Although there are multiple threads regarding the OOM issue would like to clarify certain things. We are running a 36 node Cassandra cluster of 3.11.6 version in K8's with 32gigs allocated for the container.
The container is getting OOM killed (Note:- Not java heap OOM error rather linux cgroup OOM killer) since it's reaching the memory limit of 32 gigs for its cgroup.
Stats and configs
map[limits:map[ephemeral-storage:2Gi memory:32Gi] requests:map[cpu:7 ephemeral-storage:2Gi memory:32Gi]]
Cgroup Memory limit
34359738368 -> 32 Gigs
The JVM spaces auto calculated by Cassandra -Xms19660M -Xmx19660M -Xmn4096M
Cassandra Yaml --> https://pastebin.com/ZZLTc1cM
JVM Options --> https://pastebin.com/tjzZRZvU
Nodetool info output on a node which is already consuming 98% of the memory
nodetool info
ID : 59c53bdb-4f61-42f5-a42c-936ea232e12d
Gossip active : true
Thrift active : true
Native Transport active: true
Load : 179.71 GiB
Generation No : 1643635507
Uptime (seconds) : 9134829
Heap Memory (MB) : 5984.30 / 19250.44
Off Heap Memory (MB) : 1653.33
Data Center : datacenter1
Rack : rack1
Exceptions : 5
Key Cache : entries 138180, size 99.99 MiB, capacity 100 MiB, 9666222 hits, 10281941 requests, 0.940 recent hit rate, 14400 save period in seconds
Row Cache : entries 10561, size 101.76 MiB, capacity 1000 MiB, 12752 hits, 88528 requests, 0.144 recent hit rate, 900 save period in seconds
Counter Cache : entries 714, size 80.95 KiB, capacity 50 MiB, 21662 hits, 21688 requests, 0.999 recent hit rate, 7200 save period in seconds
Chunk Cache : entries 15498, size 968.62 MiB, capacity 1.97 GiB, 283904392 misses, 34456091078 requests, 0.992 recent hit rate, 467.960 microseconds miss latency
Percent Repaired : 8.28107989669628E-8%
Token : (invoke with -T/--tokens to see all 256 tokens)
What had been done
Questions
Although we know cassandra does occupy off heap spaces (Bloom filter, Memtables , etc )

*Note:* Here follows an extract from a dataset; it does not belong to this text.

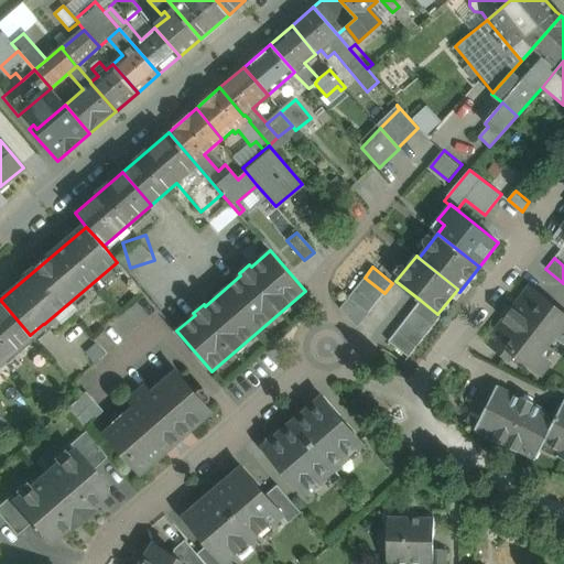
[(384,293),(365,278),(357,288),(377,304),(384,293)]
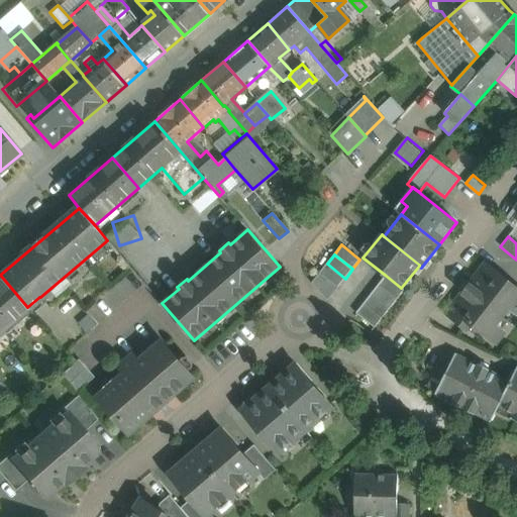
[(345,279),(327,264),(319,274),(337,288),(345,279)]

Our production cluster requires tons of approval so deploying them with jconsole remote is tough. Any other ways to account for this memory usage.
There's a good chance that the SSTables are getting mapped to memory (cached with mmap()

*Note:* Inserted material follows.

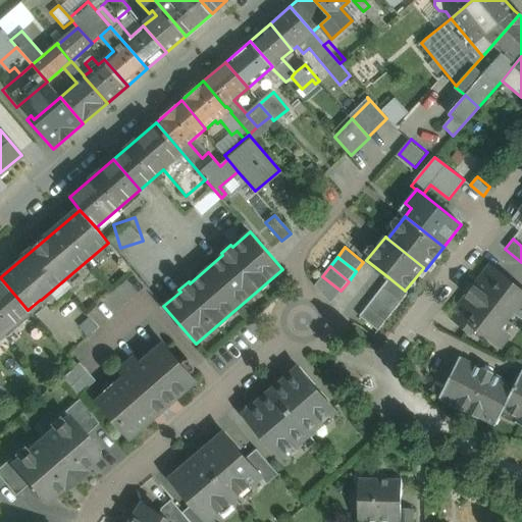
[(521,291),(489,266),(451,316),(470,331),(474,326),(501,346),(509,335),(500,328),(506,319),(513,324),(513,323),(507,319),(513,310),(521,316),(521,291)]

). If this is the case, it wouldn't be immediate and memory usage would grow over time depending on when SSTables are read which are then cached. I've written about this issue in https://dba.stackexchange.com/q/340515/255786.

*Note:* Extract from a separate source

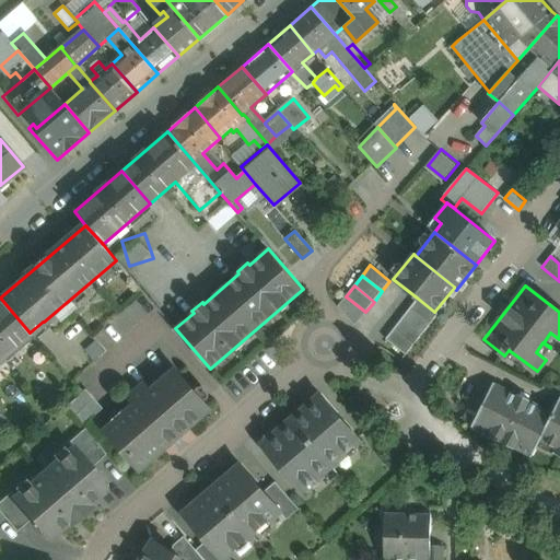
[(365,312),(346,296),(338,307),(354,326),(365,312)]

There's an issue with a not-so-well-known configuration property called "disk access mode". When it's not set it cassandra.yaml
, it defaults to mmap
which means that all SSTables get mmap
ed to memory. If so, you'll see an entry in the system.log
on startup that looks like:
INFO [main] 2019-05-02 12:33:21,572 DatabaseDescriptor.java:350 - \
DiskAccessMode 'auto' determined to be mmap, indexAccessMode is mmap
The solution is to configure disk access mode to only cache SSTable index files (not the *-Data.db
component) by setting:
disk_access_mode: mmap_index_only
For more information, see the link I posted above. Cheers!
UPDATE 2024 - Previously linked to DataStax Community article #6947 which has been retired in preference for the Stack Exchange Network.